Environmental extremists destroying National Forests

Published January 1, 2001

The year 2000 will be remembered in forestry circles as the year of the Big Burn. At no time in our previous record-keeping has the total acreage burned in our National Forests approached the levels of last year.

There have been an amazing number of fires on our National Forests in the 39-year period from 1960 to 1998—420,553 to be exact. Of these, 54 percent were caused by lightning and 46 percent by humans. The most common cause of human-started fires is arson—the deliberate setting of fires. Next on the list are campers and hikers, followed by hunters, fishermen, railroads, and equipment.

The number of lightning-caused fires has remained fairly consistent through the years, and there is no evidence that “global warming” has upset the weather patterns that might be a factor in their generation.

Data shown:
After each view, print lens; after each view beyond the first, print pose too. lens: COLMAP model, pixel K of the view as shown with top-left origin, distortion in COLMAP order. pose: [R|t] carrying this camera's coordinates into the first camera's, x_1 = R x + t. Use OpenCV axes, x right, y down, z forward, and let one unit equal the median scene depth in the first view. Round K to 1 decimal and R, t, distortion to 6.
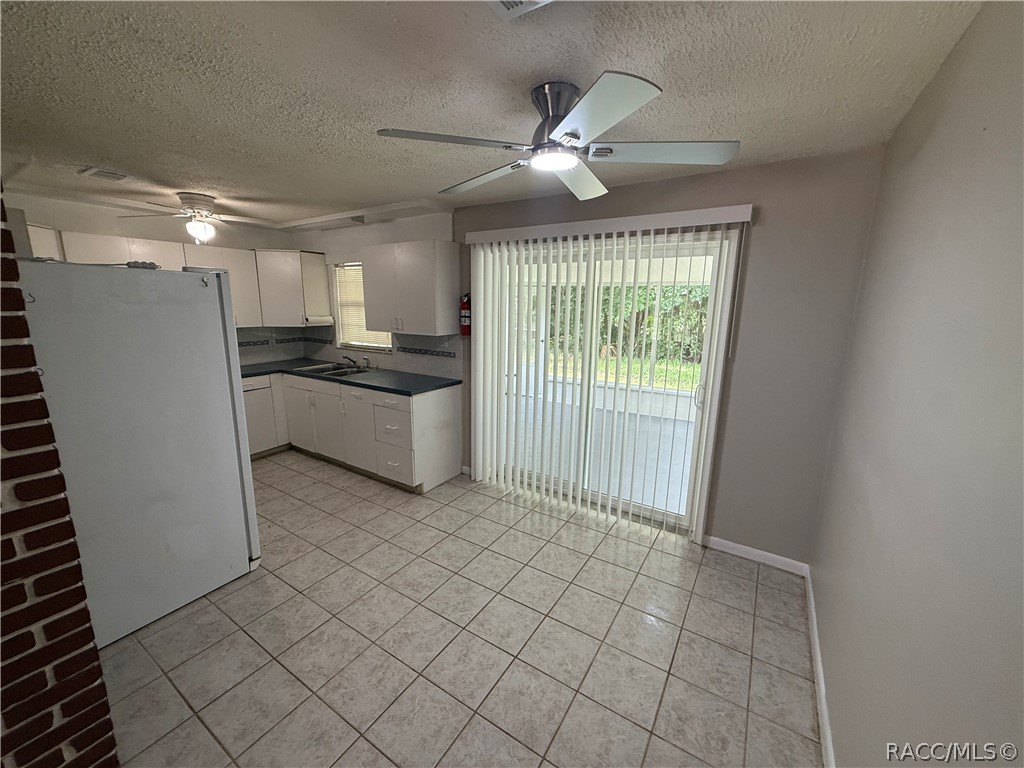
lens RADIAL K [[408.6, 0, 508.9], [0, 408.6, 381.7], [0, 0, 1]] dist [0.004570, 0.000336]
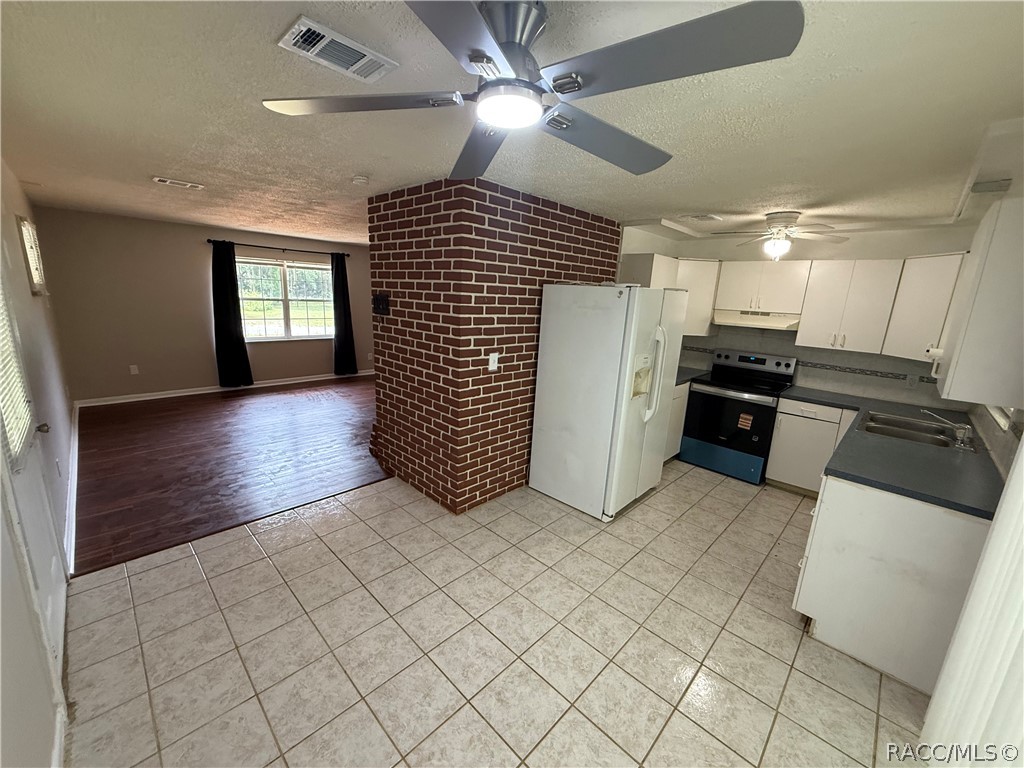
lens RADIAL K [[408.6, 0, 509.3], [0, 408.6, 385.9], [0, 0, 1]] dist [0.004570, 0.000336]
pose [[-0.203335, 0.193731, -0.959752, 0.697864], [-0.240901, 0.940198, 0.240822, -0.205263], [0.949011, 0.280173, -0.144505, 0.981984]]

Work to complete:
#1 What does the National Forests article name as the most common cause of human-started fires?
#2 Quote the National Forests article verbatim, beginning with the words "There have been" and stopping after "railroads, and equipment.".
The listing is separate material, unrelated to the National Forests article.

Exercise results:
#1 Arson, the deliberate setting of fires.

#2
There have been an amazing number of fires on our National Forests in the 39-year period from 1960 to 1998—420,553 to be exact. Of these, 54 percent were caused by lightning and 46 percent by humans. The most common cause of human-started fires is arson—the deliberate setting of fires. Next on the list are campers and hikers, followed by hunters, fishermen, railroads, and equipment.